Vasopressin-induced cytoplasmic and nuclear calcium signaling in cultured cortical astrocytes

We sought to determine whether vasopressin V_1a receptor (V_1aR) mRNA detected in cortical astrocytes [Brain Res. Mol. Brain Res. 45 (1997) 138] was translated into functional receptors by investigating the effector calcium signaling cascade associated with the vasopressin V_1a receptor subtype. Analysis of intracellular calcium dynamics using the calcium-sensitive dye fura-2 AM indicated that exposure of cortical astrocytes to V₁ vasopressin receptor agonist, [Phe²,Orn⁸]-oxytocin, induced a marked dose-dependent increase in intracellular calcium which was abolished by depletion of extracellular calcium. V₁ agonist treatment induced a rapid increase in calcium signal in both the cytoplasm and nucleus, which was followed by an accumulation of the calcium signal in the nucleus, suggesting translocation of cytoplasmic calcium into the nucleus. The nuclear calcium signal was sustained for several seconds followed by translocation back to the cytoplasm. Following the nuclear-to-cytoplasmic calcium translocation, total free intracellular calcium concentration decreased. The dynamic calcium cytoplasmic and nuclear localization was confirmed by laser scanning confocal microscopy coupled with the calcium-sensitive dye fluo-3 AM. To determine the source of calcium, V₁ agonist-induced ⁴⁵Ca²⁺ uptake and [³H]IP₁ accumulation were investigated. V₁ agonist induced significant and rapid uptake of ⁴⁵Ca²⁺ and a significant dose-dependent increase in [³H]IP₁ accumulation in cortical astrocytes. To our knowledge, this is the first documentation of a vasopressin receptor-induced calcium signaling cascade in cortical astrocytes and the first documentation of vasopressin receptor induction of nuclear calcium signaling.

※

In the abstract on vasopressin-induced calcium signaling in astrocytes, which calcium-sensitive dye was paired with laser scanning confocal microscopy?

* _Given records_
※

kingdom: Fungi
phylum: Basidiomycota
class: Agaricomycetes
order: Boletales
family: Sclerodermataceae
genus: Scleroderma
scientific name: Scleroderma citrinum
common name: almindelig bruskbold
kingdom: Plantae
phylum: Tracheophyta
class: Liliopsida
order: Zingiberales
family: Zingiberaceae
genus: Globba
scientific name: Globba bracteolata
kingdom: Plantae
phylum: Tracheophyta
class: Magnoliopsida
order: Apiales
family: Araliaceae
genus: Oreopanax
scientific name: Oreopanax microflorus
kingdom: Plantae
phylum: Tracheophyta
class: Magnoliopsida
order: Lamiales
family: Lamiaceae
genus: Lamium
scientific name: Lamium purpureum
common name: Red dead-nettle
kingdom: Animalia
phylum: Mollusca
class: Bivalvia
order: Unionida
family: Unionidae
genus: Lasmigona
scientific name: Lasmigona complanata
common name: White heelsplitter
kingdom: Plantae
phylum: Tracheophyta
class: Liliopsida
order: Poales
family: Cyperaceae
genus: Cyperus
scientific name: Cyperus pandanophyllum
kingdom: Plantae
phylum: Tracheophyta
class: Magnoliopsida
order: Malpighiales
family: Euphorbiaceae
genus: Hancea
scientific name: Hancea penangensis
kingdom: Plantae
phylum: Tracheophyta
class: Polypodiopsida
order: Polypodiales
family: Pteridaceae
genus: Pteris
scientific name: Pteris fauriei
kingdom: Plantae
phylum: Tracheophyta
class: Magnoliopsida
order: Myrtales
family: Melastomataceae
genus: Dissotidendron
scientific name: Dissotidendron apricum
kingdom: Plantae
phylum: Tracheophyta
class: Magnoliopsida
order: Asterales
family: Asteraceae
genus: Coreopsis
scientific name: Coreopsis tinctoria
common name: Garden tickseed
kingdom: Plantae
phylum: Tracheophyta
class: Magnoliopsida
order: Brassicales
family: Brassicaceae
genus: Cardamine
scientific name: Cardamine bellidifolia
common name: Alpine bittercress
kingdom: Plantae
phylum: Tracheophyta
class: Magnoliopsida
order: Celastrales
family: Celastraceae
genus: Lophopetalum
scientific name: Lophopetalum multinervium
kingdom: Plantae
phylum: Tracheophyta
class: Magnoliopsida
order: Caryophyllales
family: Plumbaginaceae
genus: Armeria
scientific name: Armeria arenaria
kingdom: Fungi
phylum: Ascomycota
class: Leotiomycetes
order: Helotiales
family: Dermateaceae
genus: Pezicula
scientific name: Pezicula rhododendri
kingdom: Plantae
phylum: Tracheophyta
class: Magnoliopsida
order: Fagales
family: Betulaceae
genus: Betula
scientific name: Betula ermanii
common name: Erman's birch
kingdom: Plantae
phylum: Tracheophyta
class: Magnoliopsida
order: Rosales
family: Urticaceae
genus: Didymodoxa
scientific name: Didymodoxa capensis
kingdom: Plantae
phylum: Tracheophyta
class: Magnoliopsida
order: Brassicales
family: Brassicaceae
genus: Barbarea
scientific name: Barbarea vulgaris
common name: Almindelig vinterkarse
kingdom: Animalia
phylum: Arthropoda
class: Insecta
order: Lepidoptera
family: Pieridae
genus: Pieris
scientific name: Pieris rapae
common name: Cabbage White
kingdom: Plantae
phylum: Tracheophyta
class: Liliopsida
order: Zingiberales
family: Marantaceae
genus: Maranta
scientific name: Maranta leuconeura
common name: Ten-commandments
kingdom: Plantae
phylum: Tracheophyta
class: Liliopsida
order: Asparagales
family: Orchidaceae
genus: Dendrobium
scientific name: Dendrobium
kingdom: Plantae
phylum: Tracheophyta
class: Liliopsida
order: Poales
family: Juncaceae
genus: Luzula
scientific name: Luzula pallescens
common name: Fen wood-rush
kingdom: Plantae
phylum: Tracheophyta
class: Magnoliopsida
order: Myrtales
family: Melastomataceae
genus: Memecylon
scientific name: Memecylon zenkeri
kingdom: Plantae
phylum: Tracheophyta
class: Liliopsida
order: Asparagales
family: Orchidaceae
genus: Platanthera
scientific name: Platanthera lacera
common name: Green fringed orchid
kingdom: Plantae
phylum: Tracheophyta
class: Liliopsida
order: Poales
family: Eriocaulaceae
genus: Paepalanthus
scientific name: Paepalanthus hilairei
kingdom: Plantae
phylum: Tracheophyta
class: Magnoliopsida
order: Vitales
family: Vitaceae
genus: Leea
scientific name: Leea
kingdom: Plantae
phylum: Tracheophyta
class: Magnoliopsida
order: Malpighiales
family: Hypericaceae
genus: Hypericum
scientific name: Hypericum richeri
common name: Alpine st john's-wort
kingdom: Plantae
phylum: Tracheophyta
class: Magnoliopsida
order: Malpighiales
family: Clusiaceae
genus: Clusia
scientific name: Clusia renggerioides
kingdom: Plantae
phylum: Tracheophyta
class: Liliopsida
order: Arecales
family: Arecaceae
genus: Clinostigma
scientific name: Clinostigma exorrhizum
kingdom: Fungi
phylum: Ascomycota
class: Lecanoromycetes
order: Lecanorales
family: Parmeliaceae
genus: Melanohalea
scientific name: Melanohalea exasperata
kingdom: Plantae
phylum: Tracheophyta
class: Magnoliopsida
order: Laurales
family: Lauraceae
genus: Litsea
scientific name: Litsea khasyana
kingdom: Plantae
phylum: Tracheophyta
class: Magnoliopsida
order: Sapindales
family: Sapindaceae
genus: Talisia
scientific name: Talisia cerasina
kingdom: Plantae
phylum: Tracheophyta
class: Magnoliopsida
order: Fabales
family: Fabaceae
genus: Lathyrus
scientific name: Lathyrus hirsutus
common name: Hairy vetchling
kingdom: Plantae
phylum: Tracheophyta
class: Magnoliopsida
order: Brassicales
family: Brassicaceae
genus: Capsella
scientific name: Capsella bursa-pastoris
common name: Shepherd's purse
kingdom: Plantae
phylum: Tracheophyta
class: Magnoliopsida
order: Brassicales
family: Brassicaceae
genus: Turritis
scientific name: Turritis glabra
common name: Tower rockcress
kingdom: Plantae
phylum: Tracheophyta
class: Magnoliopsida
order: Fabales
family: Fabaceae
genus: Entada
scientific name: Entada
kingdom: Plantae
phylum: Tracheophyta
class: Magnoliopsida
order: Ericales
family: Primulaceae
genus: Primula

※

* _Exercise result_
Fluo-3 AM.